A fallback should preserve more than API syntax. Confirm that the substitute route supports the required modality, context length, streaming behavior, structured output, tools, and safety controls, then compare its prompt-retention and training terms. An OpenAI-compatible request shape does not make providers operationally or contractually equivalent. Decide which errors may trigger a retry, cap retry storms, and prevent an exhausted free route from silently switching to a billable model. If deterministic output matters, record the model revision and sampling settings; rotating aliases and free-model pools can change behavior even when the endpoint remains available.

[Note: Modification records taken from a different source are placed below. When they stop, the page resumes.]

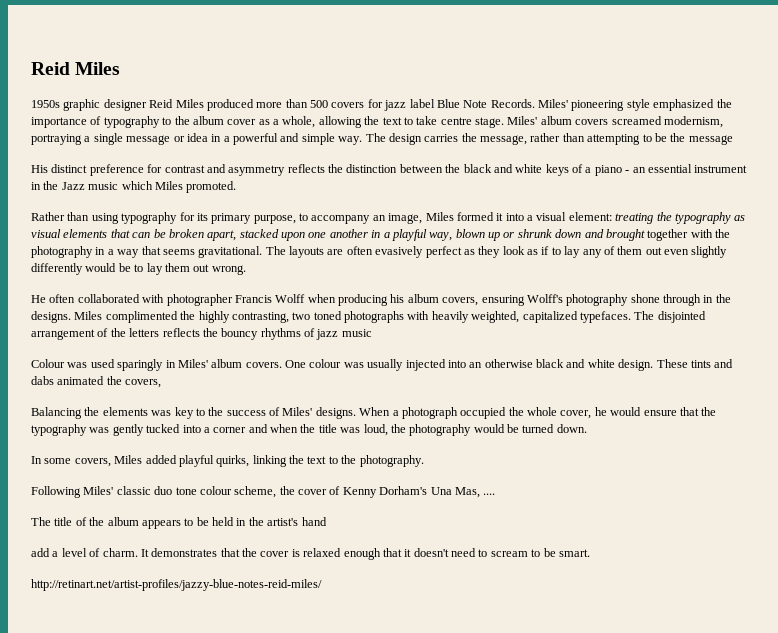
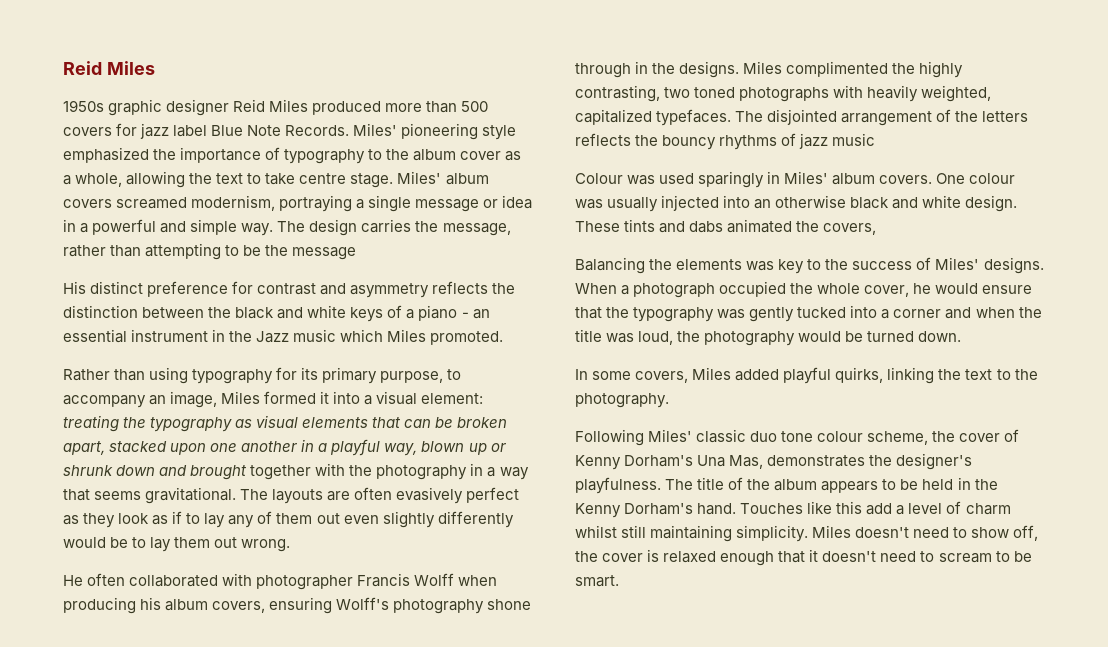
[483,493,496,495] .... // -> [767,453,973,470] [575,477,661,494] demonstrates the designer's playfulness.
[267,517,327,526] [31,548,240,557] artist's hand // add a level of charm. It demonstrates that -> [575,501,1011,518] [575,525,1039,542] Kenny Dorham's hand. Touches like this add a level of charm whilst still maintaining simplicity. Miles doesn't need to show off,
[31,579,322,591] // http://retinart.net/artist-profiles/jazzy-blue-notes-reid-miles/ -> (619, 581) none

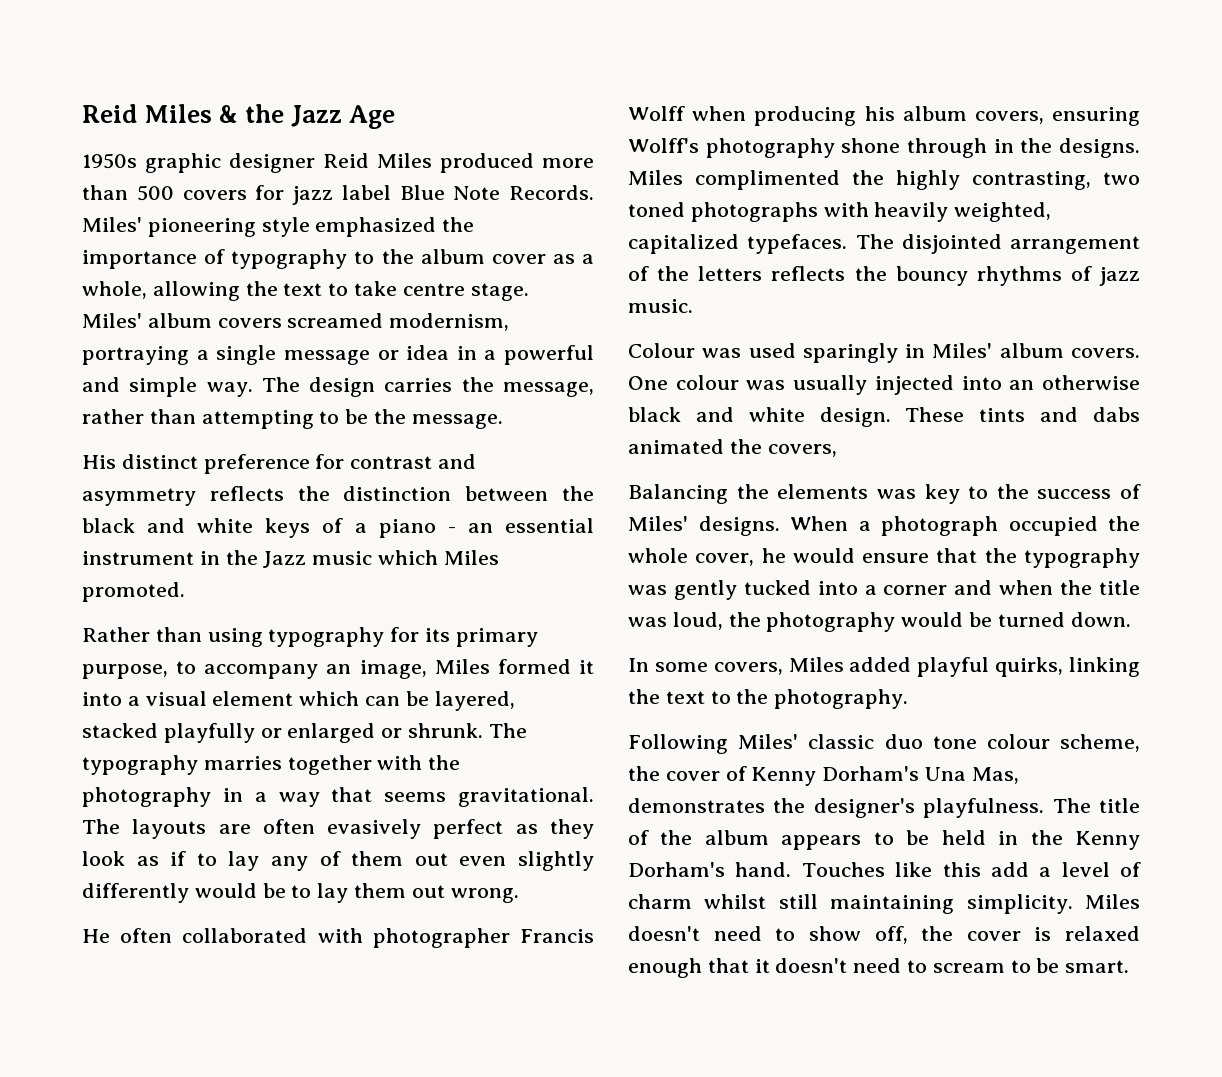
[63,61,155,75] Reid Miles -> [82,104,396,129] Reid Miles & the Jazz Age
[292,247,357,260] message -> [411,414,503,429] message.
[421,393,484,404] [63,415,508,432] [63,439,506,456] [63,465,248,480] element: treating the typography as visual elements that can be broken apart, stacked upon one another in a playful way, blown up or shrunk down and brought -> [212,691,515,711] [82,723,527,743] [82,755,282,775] element which can be layered, stacked playfully or enlarged or shrunk. The typography marries
[832,133,876,146] music -> [628,299,693,313] music.

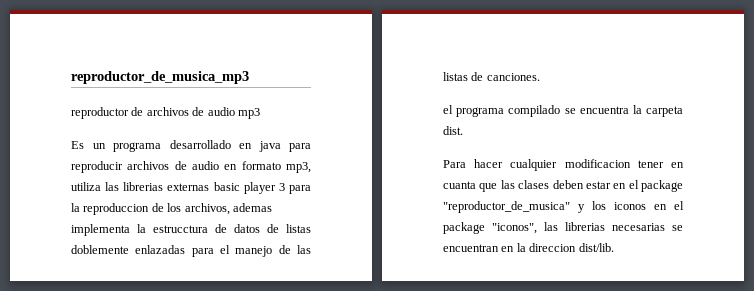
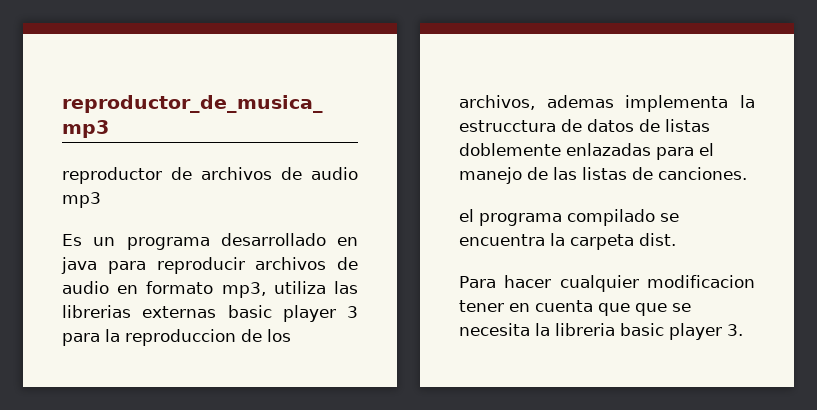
[443,180,683,192] [443,201,684,213] [443,222,683,234] [443,243,614,252] cuanta que las clases deben estar en el package "reproductor_de_musica" y los iconos en el package "iconos", las librerias necesarias se encuentran en la direccion dist/lib. -> [535,300,691,316] [459,323,743,340] cuenta que que se necesita la libreria basic player 3.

Monitor the offer as a dependency

Capture the model ID, response model field, rate-limit headers, usage fields, latency, HTTP status, and any provider request identifier for each test. Watch for authorization failures, quota exhaustion, catalog removal, policy revisions, and dashboard balance changes as separate failure modes. Re-check the provider’s live catalog and governing pages on a schedule proportionate to the workload’s importance, and keep the dated sources that supported your decision. Free capacity is especially suitable for prototypes, evaluations, fallbacks, and bounded workloads when the application can tolerate change; a production dependency still needs observability, an exit path, and an owner responsible for re-verification.

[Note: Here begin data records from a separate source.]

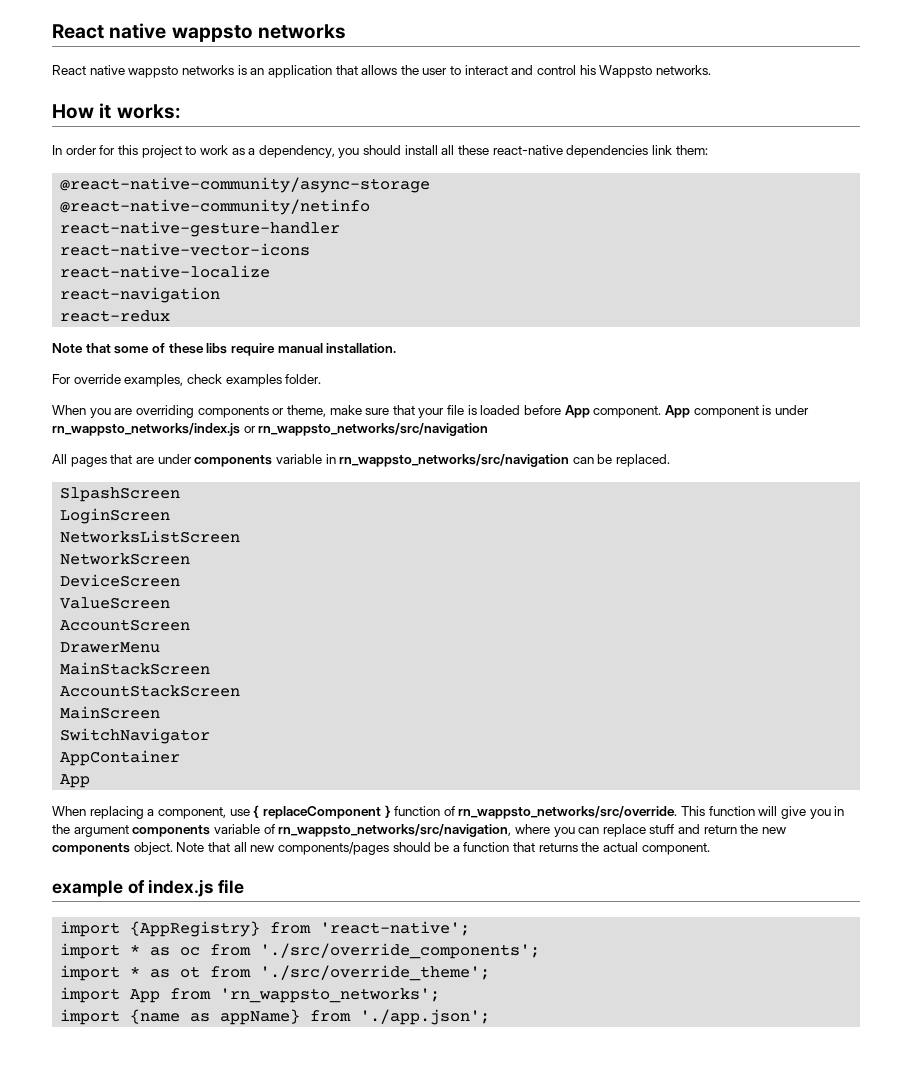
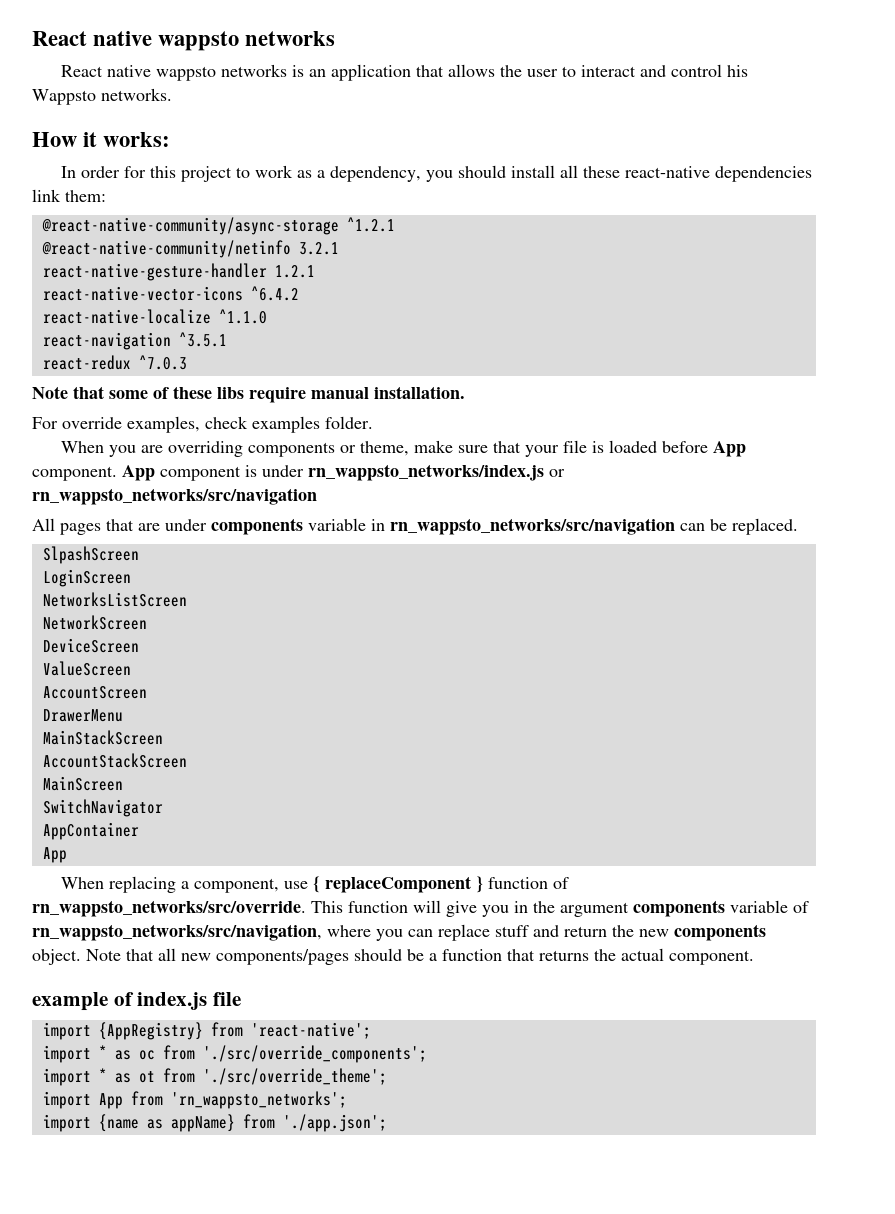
(431, 185) none -> [346,217,395,232] ^1.2.1
(371, 207) none -> [298,242,339,255] 3.2.1
(341, 229) none -> [274,265,315,278] 1.2.1
(311, 249) none -> [250,286,299,301] ^6.4.2
(271, 271) none -> [218,309,267,324] ^1.1.0
(221, 295) none -> [178,332,227,347] ^3.5.1
(171, 316) none -> [138,355,187,370] ^7.0.3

Test one complete request before scaling

Start with the smallest permitted request using the exact credential, model ID, endpoint, and account type you intend to deploy. Record the HTTP status, response headers, usage fields, latency, and any dashboard balance change. Then exercise the failure path: an invalid model, an exhausted quota, or a rate-limit response should fail clearly without silently switching to a paid route. If the provider supports streaming or tool calls, validate those features separately because a free model can expose a narrower capability set than its paid counterpart. Keep a budget ceiling outside the application whenever billing is possible, and avoid sending sensitive data until the observed route matches the reviewed data agreement.